"The shots had to work for the edit as much as the edit had to work for the shots," says editor Paul Machliss.
When editor Paul Machliss was on location cutting Edgar Wright’s high-octane Baby Driver, it was probably "the only time you had to wear a safety jacket while editing," he says, joking, "though I always said editing is a very dangerous business."
The hit film follows getaway driver Baby (Ansel Elgort), who regularly plays music in his earbuds to drown out his tinnitus — and the result is a meticulously choreographed tour de force of picture and sound.
“It’s such a big mix of music and action, and so many things were required to fall on the beat and interlock with other elements. Edgar said, ‘I think we are going to need you out here every day,'" explains Machliss, who cut the film with Jonathan Amos. “So my cutting room became a portable sort-of editing trolly — a magliner with a laptop, monitor and some storage and a connection to video assist. And for the assemble, that's how the film was put together."

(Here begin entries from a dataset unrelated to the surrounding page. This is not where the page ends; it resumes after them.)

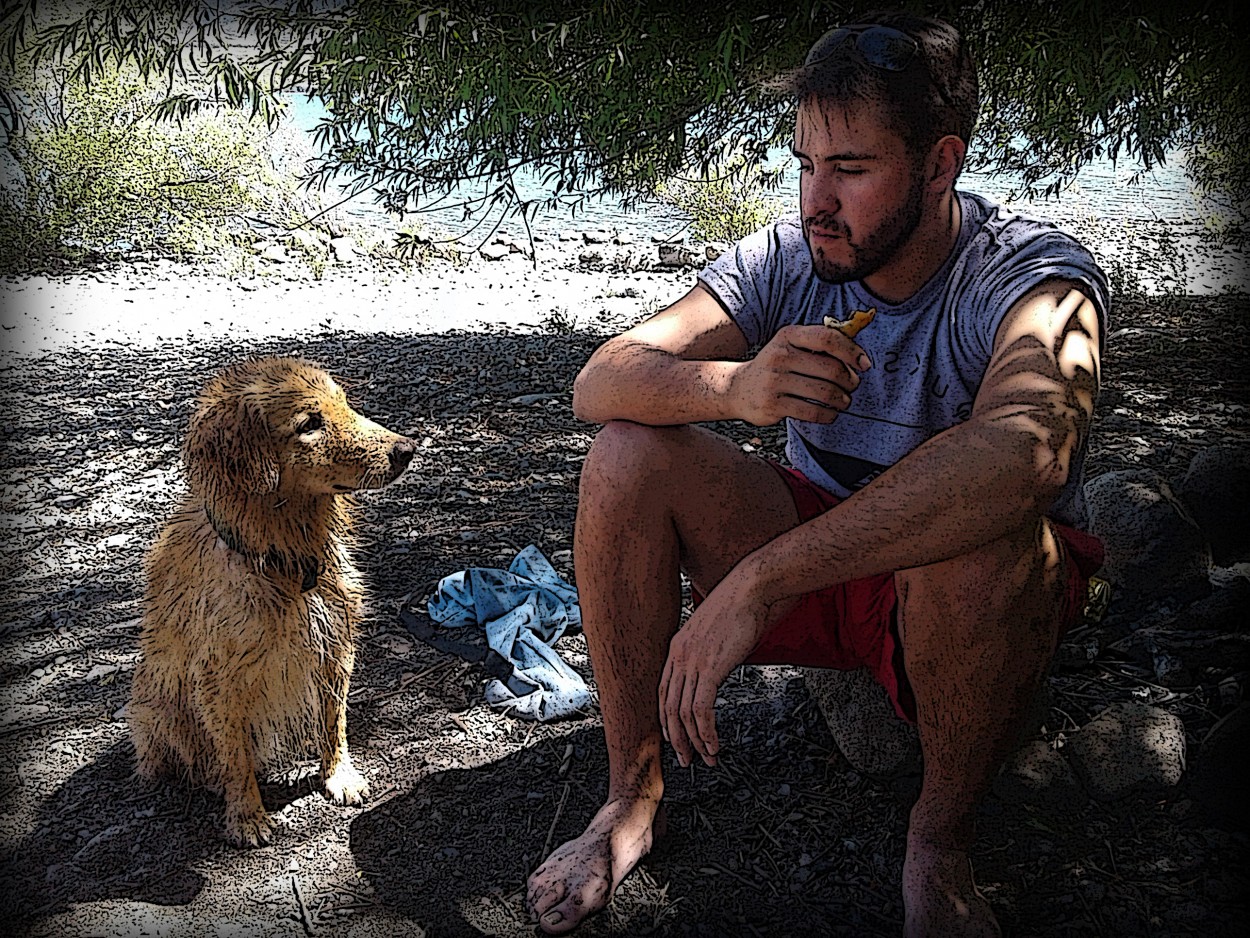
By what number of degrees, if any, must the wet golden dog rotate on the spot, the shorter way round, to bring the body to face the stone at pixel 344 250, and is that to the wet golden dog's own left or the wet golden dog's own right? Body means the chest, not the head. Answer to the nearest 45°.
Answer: approximately 135° to the wet golden dog's own left

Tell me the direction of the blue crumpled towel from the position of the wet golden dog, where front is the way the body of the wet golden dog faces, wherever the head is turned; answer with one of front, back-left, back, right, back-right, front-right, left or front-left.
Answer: left

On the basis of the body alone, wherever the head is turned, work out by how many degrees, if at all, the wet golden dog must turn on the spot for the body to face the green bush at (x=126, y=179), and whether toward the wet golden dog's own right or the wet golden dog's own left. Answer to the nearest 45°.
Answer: approximately 135° to the wet golden dog's own left

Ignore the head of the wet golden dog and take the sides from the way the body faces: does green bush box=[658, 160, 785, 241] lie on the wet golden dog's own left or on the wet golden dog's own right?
on the wet golden dog's own left

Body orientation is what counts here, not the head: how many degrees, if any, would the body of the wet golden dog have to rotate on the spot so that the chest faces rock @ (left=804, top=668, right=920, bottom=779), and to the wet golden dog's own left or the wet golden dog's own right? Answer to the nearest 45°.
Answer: approximately 45° to the wet golden dog's own left

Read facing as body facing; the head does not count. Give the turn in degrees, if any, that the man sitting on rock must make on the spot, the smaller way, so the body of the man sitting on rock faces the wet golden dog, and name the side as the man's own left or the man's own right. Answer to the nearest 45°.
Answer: approximately 45° to the man's own right

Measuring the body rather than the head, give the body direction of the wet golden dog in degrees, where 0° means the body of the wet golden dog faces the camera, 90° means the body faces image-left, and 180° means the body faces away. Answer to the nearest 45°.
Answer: approximately 315°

“Sometimes it actually become necessary to edit on the move," he adds. "I’d be in a command vehicle, with a safety jacket and a laptop strapped to an apple crate. I was sitting next to Edgar, and we were dropping shots in as we filmed them around downtown Atlanta.” Once production wrapped, the final cut was carefully refined during postproduction.
Reflecting on the film, Machliss says that collaboration between production, including cinematographer Bill Pope, and postproduction was “the most enjoyable aspect — how one informed the other. The shots had to work for the edit as much as the edit had to work for the shots. And it’s interesting photographically, but it always pushes the story forward. That was a testament to Edgar’s work.”
All the music had to be cleared before shooting began. “I had every track on the Avid. Sometimes I had animatics attached to it; we did an animatic of the entire film with the correct music," Machliss recounts. The music was also playing on set or in earbuds, for the actors to perform against.
Machliss describes how each image was used in the storytelling — for instance, to help the audience maintain the sense of geography or understand the characters.
“Every steer of the wheel or pump of the brake is there to tell a story,” Machliss says. “You get a sense of where they are going, why, and how all of the protagonists in the car are involved...there’s a lot you can read into a character in the way they react.”